EXERCISE SET:
**a.** In the passage about Mays's catch, what cognitive capacity does the scientific study emphasize?
**b.** Write the next few sentences of the passage about Mays's catch, picking up after its final line.

SELECTION:
========================

It is possibly the seemingly both blind and sighted nature of the player as he runs that moves us so. He has an inner confidence about the intersection of his track and the ball’s, and knows what we don’t: that he’ll get there. A tenth of a second later, and the ball would have dropped, for extra bases. But there would be no such tenth. (There’s an illuminating study of the catch, from a scientific perspective, that emphasizes Mays’s cognitive capacity for “optical acceleration cancellation”—i.e., the ability to sense exactly when a struck object, accelerating, will begin to decelerate.) Perhaps only Michael Jordan, airborne, has had the same hold on our imaginations, and for the same reason: the athlete doesn’t just do things we can’t; he sees outcomes we are unable to envision. It is that dimension of sports—“situational intelligence,” as the jargon goes, or, even more sapiently, “anticipation”—which stirs us. For a very brief moment, the great ones see ahead. It is a fleeting form of prophecy.

========================

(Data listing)

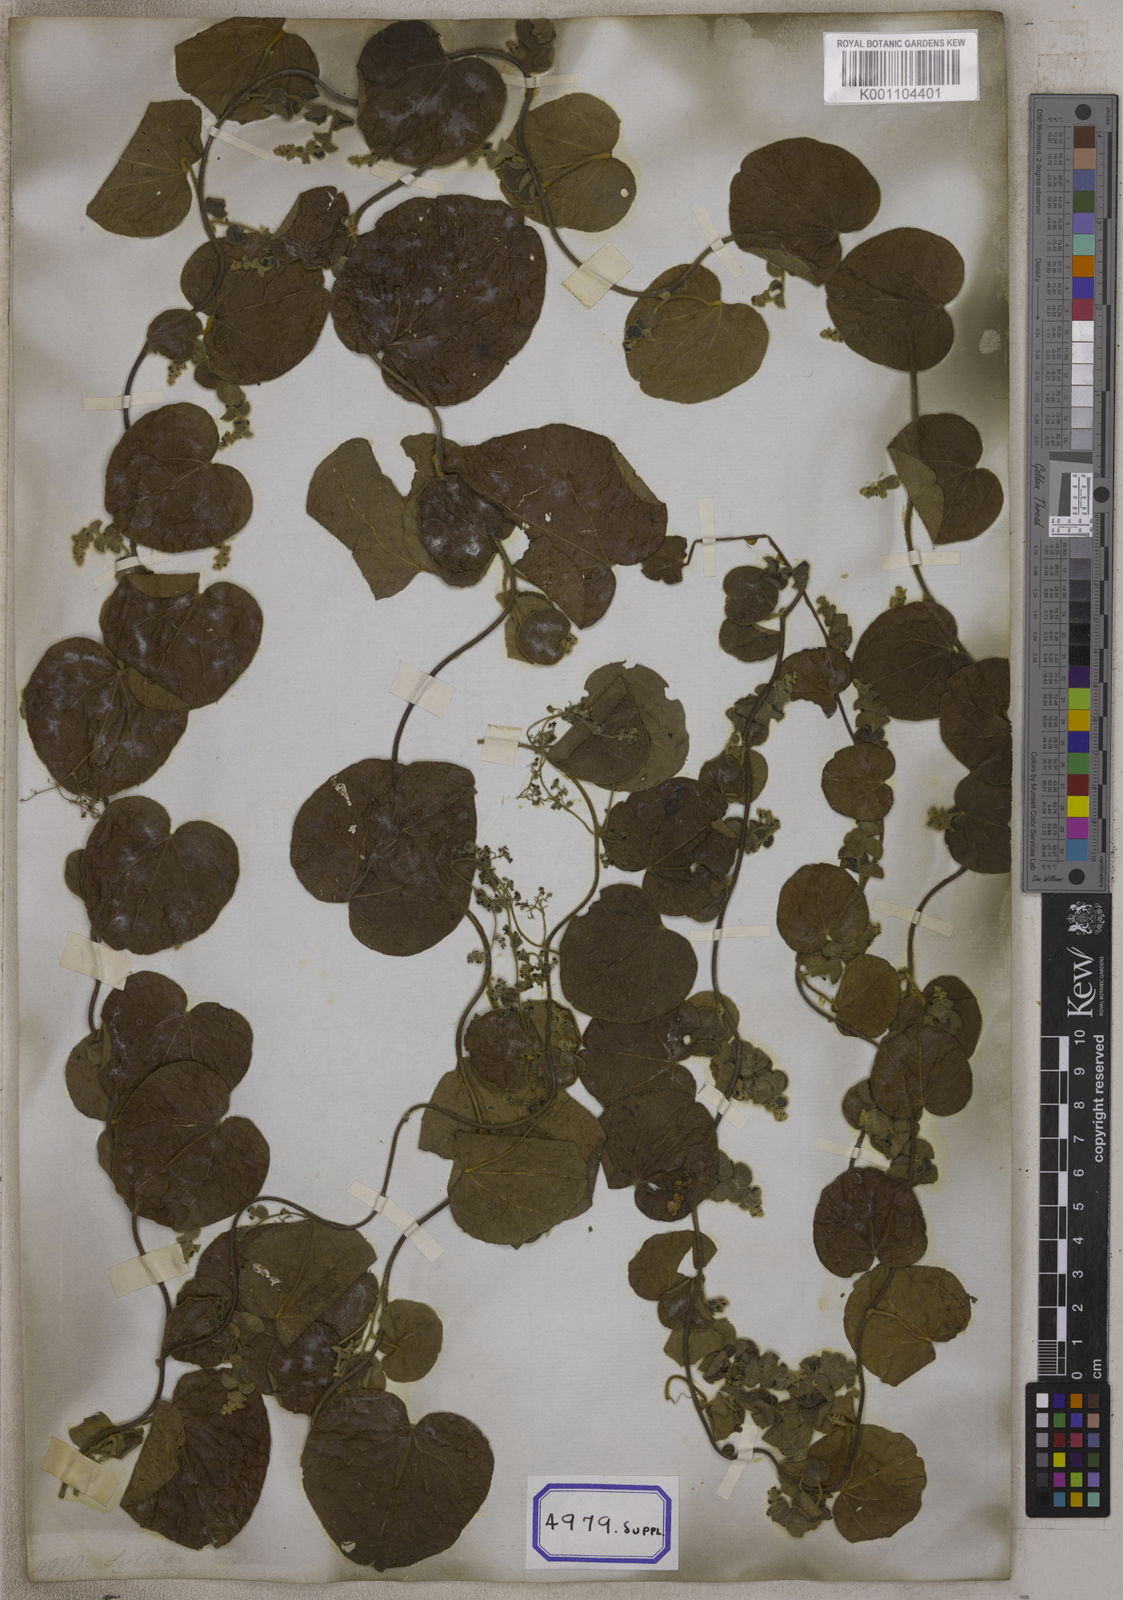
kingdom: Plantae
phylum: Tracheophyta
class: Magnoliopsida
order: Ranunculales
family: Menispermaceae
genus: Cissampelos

========================

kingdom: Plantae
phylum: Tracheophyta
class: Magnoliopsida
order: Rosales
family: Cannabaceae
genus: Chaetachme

========================

FINAL ANSWERS:
**a.** Optical acceleration cancellation, the ability to sense exactly when a struck object, accelerating, will begin to decelerate.

**b.**
Mays, who died this week at the age of ninety-three, may well have had that gift in greater abundance than any other player of his time, and this made him famous in ways that transcended baseball. When I was a kid, growing up in a baseball-loving family—for second-generation Jewish-immigrant families like mine, reverence for baseball was as unquestionable as reverence for F.D.R.—I always heard him automatically referred to as the greatest. I saw him play in person just once, in Montreal, in 1973, during his short, unhappy stint with the Mets, almost twenty years after the catch. (Our own matchless baseball bard, Roger Angell, was so saddened by the spectacle of Mays in his later days, overmatched by curveballs he would formerly have slammed, that he wrote, “Hang them up, Willie.”)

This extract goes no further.